Showing up

yoga matI have a favorite website, called Brainpickings, whose curator, Maria Popova, assembles interesting, thought-provoking and inspiring things from all walks of art and literature. I can’t count the times I’ve gone down the rabbit hole of the site and emerged, hours later, thoughts spinning in new directions. You should definitely check it out.

She often posts about writers’ daily routines, and what inspires them. There are so many things that can get in the way of creativity.  All these artists seem to agree on one thing, though. You can’t create if you don’t sit down and just do something.  I think photorealist Chuck Close said it best:

Inspiration is for amateurs — the rest of us just show up and get to work.”

You’ve probably heard of the “10,000 hours” rule, coined by Malcolm Gladwell in his book Outliers, that says you can master anything if you spend 10,000 hours doing it. Makes sense. It’s ridiculous to think that you can get really good at something just by thinking about it a lot.
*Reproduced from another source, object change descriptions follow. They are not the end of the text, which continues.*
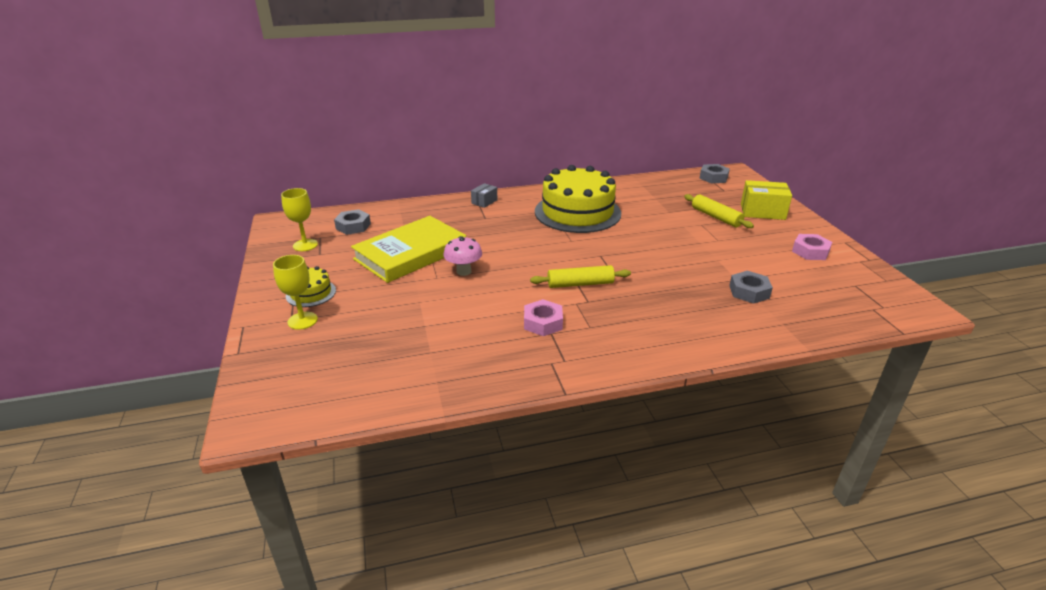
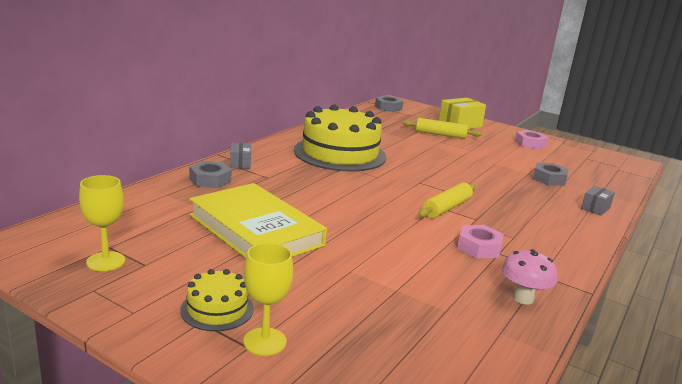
camera: 45 degrees left, 10 degrees down
(353, 226) = (133, 223): grey nut -> grey nut (210, 180)
(410, 253) = (255, 230): yellow book -> yellow book turned 45 degrees counterclockwise
(464, 271) = (339, 229): pink mushroom -> pink mushroom (523, 298)
(739, 335) = (595, 208): none -> grey box

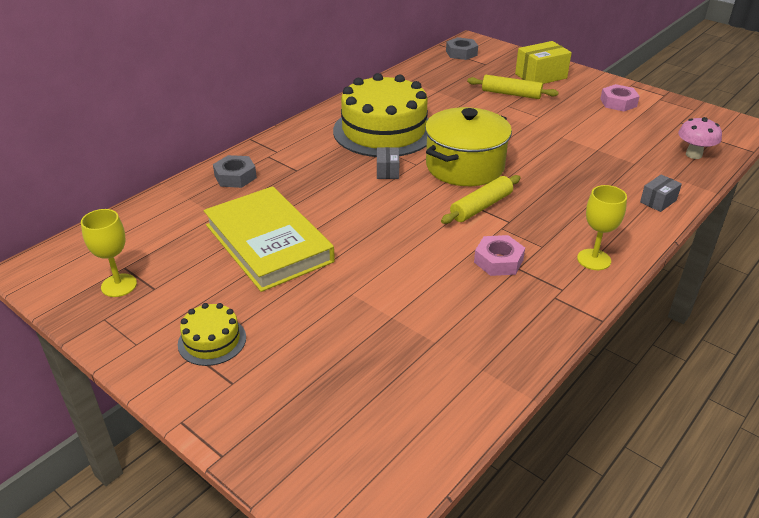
camera: 10 degrees right, 15 degrees up
(240, 163) = (271, 151): grey box -> grey box (387, 171)
(265, 341) = (248, 377): yellow goblet -> yellow goblet (594, 259)
(421, 180) = (465, 166): none -> yellow pot
(523, 298) = (522, 327): pink mushroom -> pink mushroom (693, 155)
(549, 179) = (619, 158): grey nut -> none

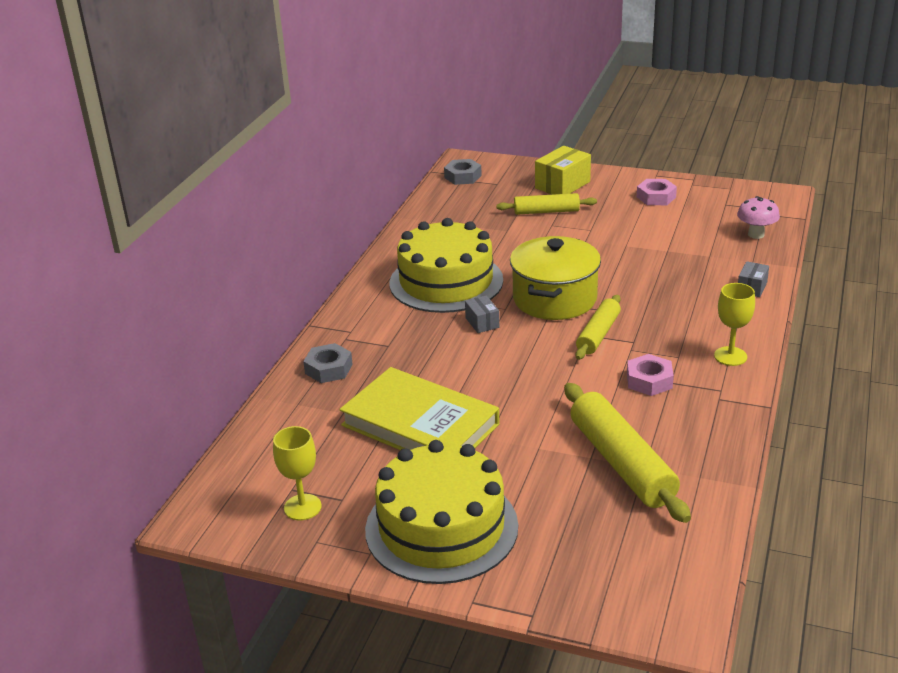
camera: 20 degrees left, 5 degrees down
(212, 341) = (441, 527): yellow cake -> yellow cake, size x2.21
(416, 331) = (622, 463): none -> yellow rolling pin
At some point, you have to pull a Captain Picard and engage. And any way you cut it, 10,000 hours is a lot of time.

So the other day I was beating myself up about this. Why am I not writing as much as I think I should?  Why am I not putting up blog posts? Why am I not making progress with The Novel? In the time that I wrote one lousy chapter, my friend finished the entire first draft of a novel (go, Matt!). Why do I spend my time diving into Internet holes like Brainpickings instead of writing brilliant blog posts or finishing my book?  Why am I failing at this?

And then I realized I was showing up. Just not for writing.

Believe it or not, I’ve been going to yoga classes almost every day since I started The Yoga Project. I know, I know, you’re flabbergasted. I have become a regular yoga person, despite all my efforts to label myself as hopelessly inflexible. I’ve also been writing in my journal, translating, running. So I am showing up. Why am I being so hard on myself just because in this particular moment it’s not for writing The Novel?

In his book The Mirror of Yoga, Boulder-based yogi Richard Freeman has an interesting metaphor for people who have problems finding their path — it’s like you’re digging for a well, and you dig for like 6 feet and don’t hit water, you’re like “this is no fun, I’m not getting anywhere,” so you abandon that hole and go dig another one, same thing happens, and so on etcetera. Kind of an inverse whack-a-mole.

I read that and asked myself whether I am just running around in circles like some attention-deficit dog, digging hole after hole and giving up before I hit water. And here I thought I’d left digging behind when we got a place without a garden!

I believe that my own particular hole involves writing, and it has for a long time. I’m convinced all that press-release-writing and translating I did (and do) was the early stages of digging that hole. I don’t feel like I’ve abandoned writing for a new hole that’s yoga.

Most likely I am digging in the same hole, but I’ve just switched techniques to one that involves getting my mind-body continuum into a place in which I can do even better, more meaningful writing. I do know that when I started the yoga classes I had no idea what my novel was about. People would ask, and I didn’t really know. Now I do. It’s about becoming who you are, after you’ve forgotten, and about forgiveness.

There is something pulling me into yoga, and it’s not because I just love the classes. More often than not I’m trying to lean back into camel or some other contortion, my spine feels like it’s made out of stainless steel, my hamstrings are screaming, and I’m just trying to get from one breath to the next. There are times when I’ll be in the middle of something at home, I see what time it is and I just get up and go to a class, without even stopping to think about whether I want to or not.

Something is happening there — I’m not entirely sure what yet, but I’m sure time will tell. In the meantime, I’ll just  cut myself some slack and just keep showing up – for yoga, journals, work, life. The journals hold my ideas, just in case I want to see them again. That is, if I can read my own handwriting.

Like Liz Gilbert said in that amazing TED talk:

Don’t be daunted. Just do your job. Continue to show up for your piece of it, whatever that might be.”

I like that “whatever that might be” part. When it’s time for the writing to come, it will come.

Whoa! Look!

It just did. 🙂

What do you show up for? What do you do when it’s hard to show up?